Troubles sexuels chez la femme avec une SEP

Troubles sexuels chez la femme avec une SEP

Maria Carmelita Scheiber-Nogueira

Cabinet de Neurologie et Neuro-Urologie

Lyon

 

Chez l’homme et chez la femme avec une SEP, les difficultés sexuelles peuvent toucher toutes les phases de la sexualité (désir, excitation, plaisir et orgasme) et sont une source fréquente de conflit dans un couple et à l’origine d’une mésentente qui peut être un des facteurs primordiaux d’installation d’un syndrome dépressif pouvant conduire à une séparation (facteur décrit quasi toujours dans les causes de divorce).

L’association des troubles sexuels avec des troubles urinaires est très fréquente et touche souvent plus de trois quarts des patientes. L’association avec des troubles intestinaux touche   la moitié des patientes. Malheureusement, un tiers des patientes va associer les troubles sexuels aux troubles urinaires et ano-rectaux.

Les troubles génito-sexuels sont un facteur majeur de la qualité de vie dans la SEP, indépendamment de facteurs d’ajustement comme le degré de handicap, les déficiences sensorimotrices  ou l’âge.

Les conséquences et le ressenti des troubles génito-sexuels sont variables en fonction du sexe. Ainsi, les hommes sont plus insatisfaits que les femmes et dans l’ordre d’importance des handicaps liés à la SEP, les troubles génito-sexuels sont placés au quatrième rang par les hommes et au dixième rang par les femmes.

Historiquement, la sexualité féminine est toujours passée en 2ème plan et peu d’études ont été publiées sur la sexualité féminine dans les maladies neurologiques. Pourtant, dans une pathologie telle que la SEP, l’apparition des troubles sexuels a un retentissement psychique majeur surtout chez des patientes jeunes qui sont en période de formation et de consolidation d’une vie de couple et à l’âge de procréation. La fréquence des difficultés sexuelles est très importante et selon l’âge et l’évolution de la pathologie, 70 % des patientes peuvent présenter de plaintes sexuelles dans le cadre de la SEP. Le nombre de divorces chez les couples où la femme est atteinte d’une SEP, est beaucoup plus élevé que dans la population générale.

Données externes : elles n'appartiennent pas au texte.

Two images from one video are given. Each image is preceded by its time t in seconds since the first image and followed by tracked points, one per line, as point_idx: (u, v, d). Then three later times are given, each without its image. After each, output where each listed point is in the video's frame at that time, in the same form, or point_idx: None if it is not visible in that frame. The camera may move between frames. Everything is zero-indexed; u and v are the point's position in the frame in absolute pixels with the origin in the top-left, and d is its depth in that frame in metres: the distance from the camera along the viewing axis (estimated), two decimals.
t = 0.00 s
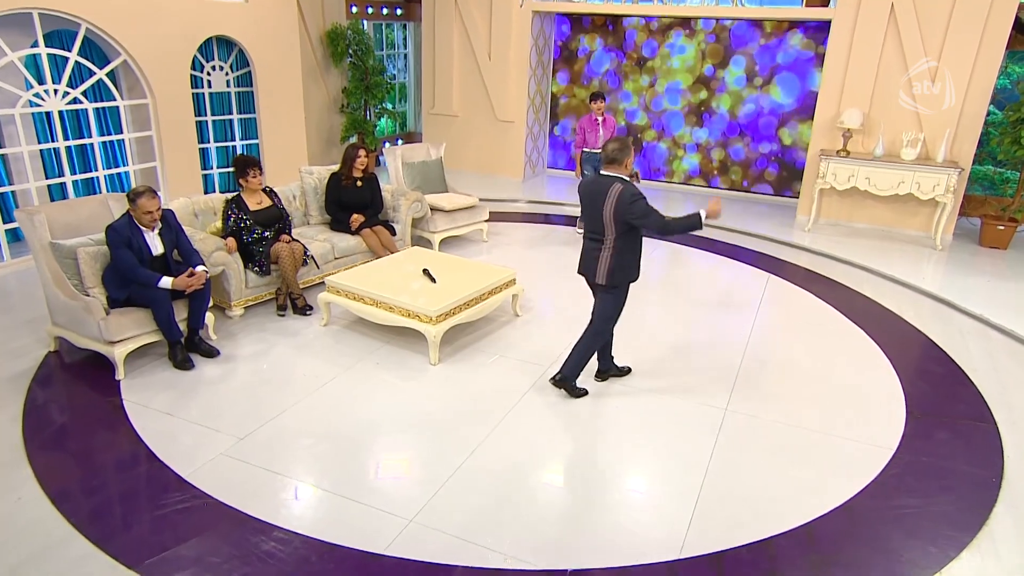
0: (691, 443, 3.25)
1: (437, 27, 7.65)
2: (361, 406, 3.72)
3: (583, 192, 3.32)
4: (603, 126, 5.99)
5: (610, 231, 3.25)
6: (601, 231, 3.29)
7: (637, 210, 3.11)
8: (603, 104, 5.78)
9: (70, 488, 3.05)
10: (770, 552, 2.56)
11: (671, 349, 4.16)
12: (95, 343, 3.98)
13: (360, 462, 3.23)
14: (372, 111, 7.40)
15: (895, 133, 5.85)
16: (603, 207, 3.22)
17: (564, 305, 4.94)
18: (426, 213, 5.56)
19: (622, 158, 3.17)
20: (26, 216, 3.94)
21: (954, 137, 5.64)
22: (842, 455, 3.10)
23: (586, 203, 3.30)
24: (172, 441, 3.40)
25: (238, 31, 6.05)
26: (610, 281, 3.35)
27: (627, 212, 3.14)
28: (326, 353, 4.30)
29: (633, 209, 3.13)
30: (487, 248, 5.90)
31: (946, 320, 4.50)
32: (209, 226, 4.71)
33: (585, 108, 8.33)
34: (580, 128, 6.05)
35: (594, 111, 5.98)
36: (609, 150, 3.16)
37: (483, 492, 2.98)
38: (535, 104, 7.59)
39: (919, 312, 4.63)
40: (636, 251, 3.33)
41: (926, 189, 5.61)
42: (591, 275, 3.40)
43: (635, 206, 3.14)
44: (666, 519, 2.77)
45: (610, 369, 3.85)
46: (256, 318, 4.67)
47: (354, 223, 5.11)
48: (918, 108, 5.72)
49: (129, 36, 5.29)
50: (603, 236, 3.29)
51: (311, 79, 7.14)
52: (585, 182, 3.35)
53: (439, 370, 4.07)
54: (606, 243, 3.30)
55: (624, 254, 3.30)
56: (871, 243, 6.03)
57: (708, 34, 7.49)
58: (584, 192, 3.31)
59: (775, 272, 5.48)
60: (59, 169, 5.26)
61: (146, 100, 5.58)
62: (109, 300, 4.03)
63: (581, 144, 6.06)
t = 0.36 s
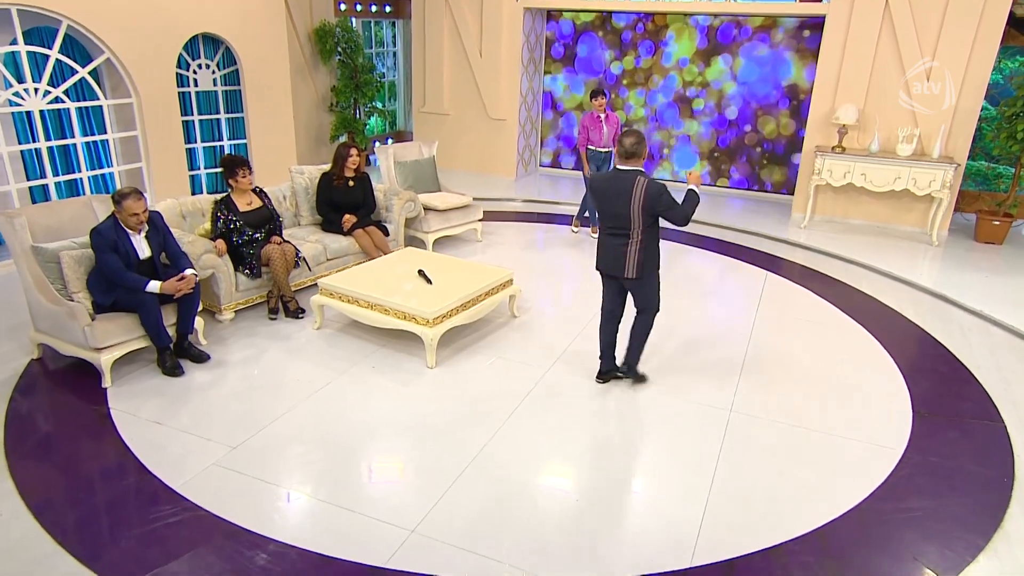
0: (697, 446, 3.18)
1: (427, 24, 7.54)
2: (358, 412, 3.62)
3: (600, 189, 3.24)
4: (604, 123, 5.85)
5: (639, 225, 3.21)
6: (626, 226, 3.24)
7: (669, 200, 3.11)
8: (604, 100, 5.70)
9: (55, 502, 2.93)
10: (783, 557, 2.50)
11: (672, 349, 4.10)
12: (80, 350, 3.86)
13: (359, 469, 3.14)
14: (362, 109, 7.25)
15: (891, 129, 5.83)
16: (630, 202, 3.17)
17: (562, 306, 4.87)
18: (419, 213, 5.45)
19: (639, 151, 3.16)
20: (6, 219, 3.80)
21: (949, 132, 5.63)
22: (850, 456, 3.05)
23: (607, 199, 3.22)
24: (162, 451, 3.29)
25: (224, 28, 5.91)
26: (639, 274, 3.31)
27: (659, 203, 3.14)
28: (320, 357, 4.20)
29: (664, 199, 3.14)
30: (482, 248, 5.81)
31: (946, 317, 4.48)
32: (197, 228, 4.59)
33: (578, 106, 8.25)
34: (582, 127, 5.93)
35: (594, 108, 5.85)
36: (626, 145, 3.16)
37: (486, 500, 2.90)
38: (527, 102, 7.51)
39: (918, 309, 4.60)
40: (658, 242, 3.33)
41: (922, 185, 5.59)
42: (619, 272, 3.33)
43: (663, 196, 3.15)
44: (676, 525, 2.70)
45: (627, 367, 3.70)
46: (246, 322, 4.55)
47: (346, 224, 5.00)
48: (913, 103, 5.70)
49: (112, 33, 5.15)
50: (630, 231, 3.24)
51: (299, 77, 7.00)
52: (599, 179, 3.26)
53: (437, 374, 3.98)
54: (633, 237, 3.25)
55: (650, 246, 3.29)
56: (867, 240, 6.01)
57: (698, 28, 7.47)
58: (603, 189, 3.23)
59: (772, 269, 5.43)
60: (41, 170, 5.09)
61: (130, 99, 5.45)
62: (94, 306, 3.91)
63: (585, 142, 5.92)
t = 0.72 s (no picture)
0: (706, 451, 3.13)
1: (418, 23, 7.43)
2: (358, 421, 3.53)
3: (626, 188, 3.27)
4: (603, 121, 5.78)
5: (663, 224, 3.31)
6: (650, 225, 3.32)
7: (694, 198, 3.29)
8: (603, 99, 5.63)
9: (44, 521, 2.82)
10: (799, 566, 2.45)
11: (677, 355, 4.04)
12: (68, 360, 3.74)
13: (362, 481, 3.04)
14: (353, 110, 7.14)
15: (887, 127, 5.81)
16: (657, 201, 3.27)
17: (561, 309, 4.80)
18: (414, 215, 5.36)
19: (660, 150, 3.26)
20: None
21: (946, 130, 5.62)
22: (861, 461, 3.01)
23: (634, 199, 3.27)
24: (155, 465, 3.18)
25: (213, 27, 5.78)
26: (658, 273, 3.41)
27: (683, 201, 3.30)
28: (317, 364, 4.10)
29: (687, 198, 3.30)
30: (478, 250, 5.72)
31: (949, 316, 4.46)
32: (188, 232, 4.48)
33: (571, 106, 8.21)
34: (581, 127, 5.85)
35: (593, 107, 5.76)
36: (649, 144, 3.21)
37: (492, 513, 2.82)
38: (520, 102, 7.42)
39: (920, 308, 4.58)
40: (671, 241, 3.46)
41: (919, 183, 5.57)
42: (641, 272, 3.39)
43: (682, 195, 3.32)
44: (687, 535, 2.64)
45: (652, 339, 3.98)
46: (240, 329, 4.44)
47: (340, 227, 4.89)
48: (909, 101, 5.69)
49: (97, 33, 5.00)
50: (653, 230, 3.33)
51: (289, 77, 6.87)
52: (620, 180, 3.29)
53: (437, 380, 3.89)
54: (655, 236, 3.35)
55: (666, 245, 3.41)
56: (864, 238, 5.99)
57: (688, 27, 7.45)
58: (628, 189, 3.26)
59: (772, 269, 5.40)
60: (25, 173, 4.95)
61: (116, 100, 5.28)
62: (82, 314, 3.79)
63: (585, 142, 5.83)
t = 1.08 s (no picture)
0: (719, 463, 3.08)
1: (413, 23, 7.33)
2: (363, 433, 3.45)
3: (653, 183, 3.42)
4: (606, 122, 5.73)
5: (689, 216, 3.46)
6: (677, 217, 3.47)
7: (719, 189, 3.43)
8: (604, 100, 5.56)
9: (40, 544, 2.71)
10: None
11: (685, 362, 3.99)
12: (61, 373, 3.64)
13: (369, 497, 2.97)
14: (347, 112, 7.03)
15: (887, 128, 5.81)
16: (684, 194, 3.42)
17: (566, 314, 4.74)
18: (414, 219, 5.27)
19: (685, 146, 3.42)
20: None
21: (946, 130, 5.61)
22: (878, 471, 2.97)
23: (660, 192, 3.42)
24: (154, 483, 3.09)
25: (205, 28, 5.65)
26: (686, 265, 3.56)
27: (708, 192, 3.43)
28: (318, 374, 4.02)
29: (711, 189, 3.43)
30: (478, 254, 5.65)
31: (955, 318, 4.44)
32: (183, 239, 4.36)
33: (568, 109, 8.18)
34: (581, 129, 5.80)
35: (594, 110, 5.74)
36: (675, 140, 3.37)
37: (505, 530, 2.74)
38: (516, 103, 7.35)
39: (926, 311, 4.56)
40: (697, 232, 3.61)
41: (920, 184, 5.56)
42: (670, 262, 3.54)
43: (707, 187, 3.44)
44: (708, 551, 2.57)
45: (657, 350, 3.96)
46: (237, 338, 4.34)
47: (339, 232, 4.79)
48: (910, 101, 5.67)
49: (87, 35, 4.87)
50: (681, 222, 3.48)
51: (283, 79, 6.75)
52: (647, 174, 3.45)
53: (444, 390, 3.82)
54: (682, 228, 3.50)
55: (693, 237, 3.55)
56: (864, 240, 5.98)
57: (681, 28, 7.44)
58: (655, 183, 3.42)
59: (774, 272, 5.37)
60: (12, 179, 4.82)
61: (107, 103, 5.15)
62: (75, 325, 3.69)
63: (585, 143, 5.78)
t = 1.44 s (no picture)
0: (736, 472, 3.08)
1: (410, 27, 7.30)
2: (376, 445, 3.42)
3: (670, 181, 3.72)
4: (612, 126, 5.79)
5: (705, 211, 3.75)
6: (694, 213, 3.76)
7: (732, 181, 3.74)
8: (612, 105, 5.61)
9: (51, 566, 2.66)
10: None
11: (694, 369, 4.00)
12: (65, 386, 3.58)
13: (376, 508, 2.96)
14: (346, 116, 6.93)
15: (884, 131, 5.86)
16: (700, 191, 3.70)
17: (573, 322, 4.74)
18: (416, 225, 5.23)
19: (699, 145, 3.70)
20: None
21: (943, 133, 5.67)
22: (894, 479, 2.99)
23: (677, 190, 3.71)
24: (166, 500, 3.04)
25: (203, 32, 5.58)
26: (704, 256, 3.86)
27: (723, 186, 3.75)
28: (326, 385, 3.98)
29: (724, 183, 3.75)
30: (480, 260, 5.63)
31: (957, 322, 4.50)
32: (185, 247, 4.31)
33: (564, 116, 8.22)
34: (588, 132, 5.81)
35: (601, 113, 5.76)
36: (689, 140, 3.66)
37: (528, 544, 2.72)
38: (514, 107, 7.34)
39: (929, 314, 4.61)
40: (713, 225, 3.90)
41: (918, 187, 5.62)
42: (689, 254, 3.84)
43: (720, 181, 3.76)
44: (733, 562, 2.57)
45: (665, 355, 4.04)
46: (242, 348, 4.30)
47: (342, 239, 4.75)
48: (909, 101, 5.71)
49: (84, 40, 4.79)
50: (698, 217, 3.77)
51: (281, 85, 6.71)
52: (664, 174, 3.75)
53: (455, 400, 3.80)
54: (699, 222, 3.79)
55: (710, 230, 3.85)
56: (863, 242, 6.03)
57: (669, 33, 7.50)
58: (672, 182, 3.71)
59: (776, 276, 5.41)
60: (9, 187, 4.74)
61: (106, 109, 5.07)
62: (78, 337, 3.63)
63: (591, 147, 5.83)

La réponse féminine à la stimulation sexuelle dépend de nombreux facteurs : vasculaires, hormonaux, neurologiques et psychologiques.

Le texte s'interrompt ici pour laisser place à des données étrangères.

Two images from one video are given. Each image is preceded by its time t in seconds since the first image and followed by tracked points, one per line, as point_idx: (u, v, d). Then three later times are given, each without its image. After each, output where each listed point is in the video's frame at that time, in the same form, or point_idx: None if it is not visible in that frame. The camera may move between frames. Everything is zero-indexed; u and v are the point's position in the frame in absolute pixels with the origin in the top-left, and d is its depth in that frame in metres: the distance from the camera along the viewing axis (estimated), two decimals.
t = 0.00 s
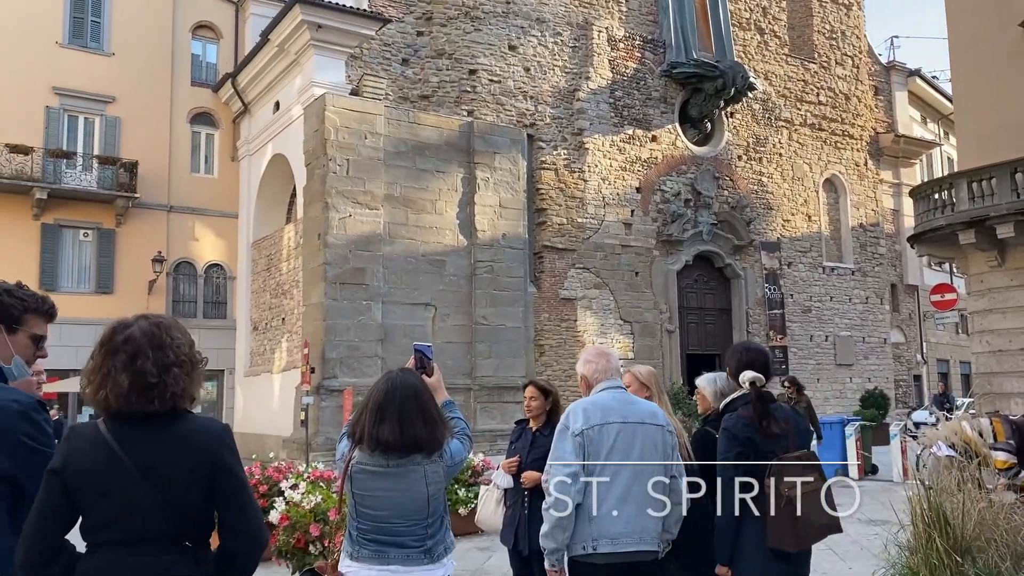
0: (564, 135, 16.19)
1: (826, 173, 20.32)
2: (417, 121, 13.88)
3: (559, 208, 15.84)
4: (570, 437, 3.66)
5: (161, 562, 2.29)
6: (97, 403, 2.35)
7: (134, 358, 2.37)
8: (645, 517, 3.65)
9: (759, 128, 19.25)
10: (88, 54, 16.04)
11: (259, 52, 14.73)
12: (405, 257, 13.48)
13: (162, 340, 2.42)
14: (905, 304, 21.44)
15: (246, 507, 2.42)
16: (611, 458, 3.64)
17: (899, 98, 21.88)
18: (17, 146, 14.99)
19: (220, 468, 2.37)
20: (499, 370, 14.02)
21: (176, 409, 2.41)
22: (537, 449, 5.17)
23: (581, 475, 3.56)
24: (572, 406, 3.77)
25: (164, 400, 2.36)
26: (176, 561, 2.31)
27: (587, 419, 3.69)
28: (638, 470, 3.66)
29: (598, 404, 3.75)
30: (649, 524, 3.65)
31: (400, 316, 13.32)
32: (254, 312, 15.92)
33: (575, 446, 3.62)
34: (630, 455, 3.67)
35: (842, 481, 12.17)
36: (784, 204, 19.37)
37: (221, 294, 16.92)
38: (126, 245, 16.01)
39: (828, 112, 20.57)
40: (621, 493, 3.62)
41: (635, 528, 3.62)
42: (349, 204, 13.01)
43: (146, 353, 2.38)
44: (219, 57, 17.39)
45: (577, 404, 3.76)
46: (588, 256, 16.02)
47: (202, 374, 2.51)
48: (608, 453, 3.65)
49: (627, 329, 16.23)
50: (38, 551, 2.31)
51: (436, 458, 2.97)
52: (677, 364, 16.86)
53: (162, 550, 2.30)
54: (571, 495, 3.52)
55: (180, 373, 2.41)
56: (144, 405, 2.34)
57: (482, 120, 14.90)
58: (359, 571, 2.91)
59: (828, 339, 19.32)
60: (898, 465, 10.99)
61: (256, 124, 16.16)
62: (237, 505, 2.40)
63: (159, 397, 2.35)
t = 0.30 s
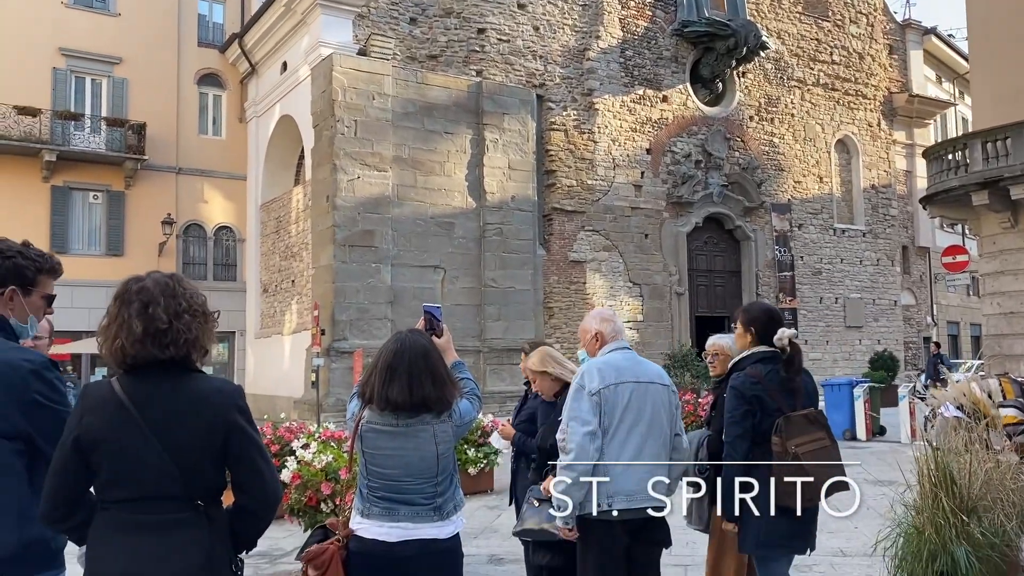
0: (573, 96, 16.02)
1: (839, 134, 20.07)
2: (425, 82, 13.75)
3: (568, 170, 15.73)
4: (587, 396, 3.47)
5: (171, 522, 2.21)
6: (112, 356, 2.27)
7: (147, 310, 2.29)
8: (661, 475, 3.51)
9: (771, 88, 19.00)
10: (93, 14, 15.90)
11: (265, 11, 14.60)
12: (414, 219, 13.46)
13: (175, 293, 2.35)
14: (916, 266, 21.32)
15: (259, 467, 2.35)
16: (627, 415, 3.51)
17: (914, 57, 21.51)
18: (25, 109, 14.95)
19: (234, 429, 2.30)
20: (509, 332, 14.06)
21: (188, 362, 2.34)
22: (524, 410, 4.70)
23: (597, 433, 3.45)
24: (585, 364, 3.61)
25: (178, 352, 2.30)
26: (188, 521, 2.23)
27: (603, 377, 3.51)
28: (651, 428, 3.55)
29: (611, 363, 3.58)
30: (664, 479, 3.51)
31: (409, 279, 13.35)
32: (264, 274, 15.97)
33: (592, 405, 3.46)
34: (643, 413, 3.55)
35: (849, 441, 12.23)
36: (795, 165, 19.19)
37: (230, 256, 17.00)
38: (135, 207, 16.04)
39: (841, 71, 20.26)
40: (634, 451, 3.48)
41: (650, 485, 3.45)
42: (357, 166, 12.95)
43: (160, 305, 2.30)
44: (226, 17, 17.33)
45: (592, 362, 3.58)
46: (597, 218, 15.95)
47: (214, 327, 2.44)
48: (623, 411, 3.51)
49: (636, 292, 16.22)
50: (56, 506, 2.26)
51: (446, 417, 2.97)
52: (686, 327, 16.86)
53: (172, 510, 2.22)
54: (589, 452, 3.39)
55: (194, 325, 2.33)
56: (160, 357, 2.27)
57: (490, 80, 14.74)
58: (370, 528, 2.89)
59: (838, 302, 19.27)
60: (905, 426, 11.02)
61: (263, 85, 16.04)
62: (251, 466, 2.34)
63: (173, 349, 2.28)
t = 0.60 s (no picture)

Chez la femme, les types de troubles sexuels par ordre décroissant de fréquence

sont :

  • la dysorgasmie
  • les troubles de la libido,
  • les troubles de l’excitation avec diminution de lubrification vaginale,
  • les troubles de la sensibilité vulvovaginale,
  • les paresthésies/dysesthésies périneo-vaginales,
  • la faiblesse ou l’incapacité à contrôler la musculature périnéale
  • les dyspareunies

Ces dernières ont en général une origine plurifactorielle liées à l’association des troubles sensitifs à la perte de la lubrification vaginale et aux douleurs spastiques des organes voisins, aggravées lors des rapports  (hyperactivité vésicale, fécalomes) .

La présence d’une spasticité périnéale  et/ou des  membres inférieurs peut rendre difficile voire impossible  certaines caresses ou positions lors des  rapports. Les difficultés de contrôle musculaire de la région périnéale sont rarement liées uniquement à la SEP car un grand nombre de femmes sans aucune pathologie neurologique méconnaissent le travail de la musculature périnéale. Il est important d’insister sur le fait qu’il n’existe aucune corrélation entre la dégradation de la force musculaire des membres et l’existence d’une faiblesse musculaire de la région génitale.

La SEP n’est pas en cause dans les troubles de la fertilité.

La prise en charge des troubles sexuels de la femme avec une SEP associe des traitements pharmacologiques a une prise en charge sexologique plus globale : une étude a évalué l’efficacité du sildénafil chez 19 femmes présentant des troubles génito-sexuels dans le cadre de la SEP, versus placebo. Le seul résultat significatif  concernait l’amélioration de la lubrification, il n’y avait ni amélioration de la fonction orgasmique, ni amélioration de la qualité de vie.

Des œstrogènes locaux, des lubrifiants ou des gels anesthésiques peuvent être prescrits lorsqu’il existe une sécheresse vaginale, des brulures ou des dyspareunies.

La masturbation et l’utilisation de sex toys peut être proposées aux patientes, afin d’améliorer la lubrification et les capacités à atteindre l’orgasme, même si cela n’a pas été étudié spécifiquement chez les patients neurologiques.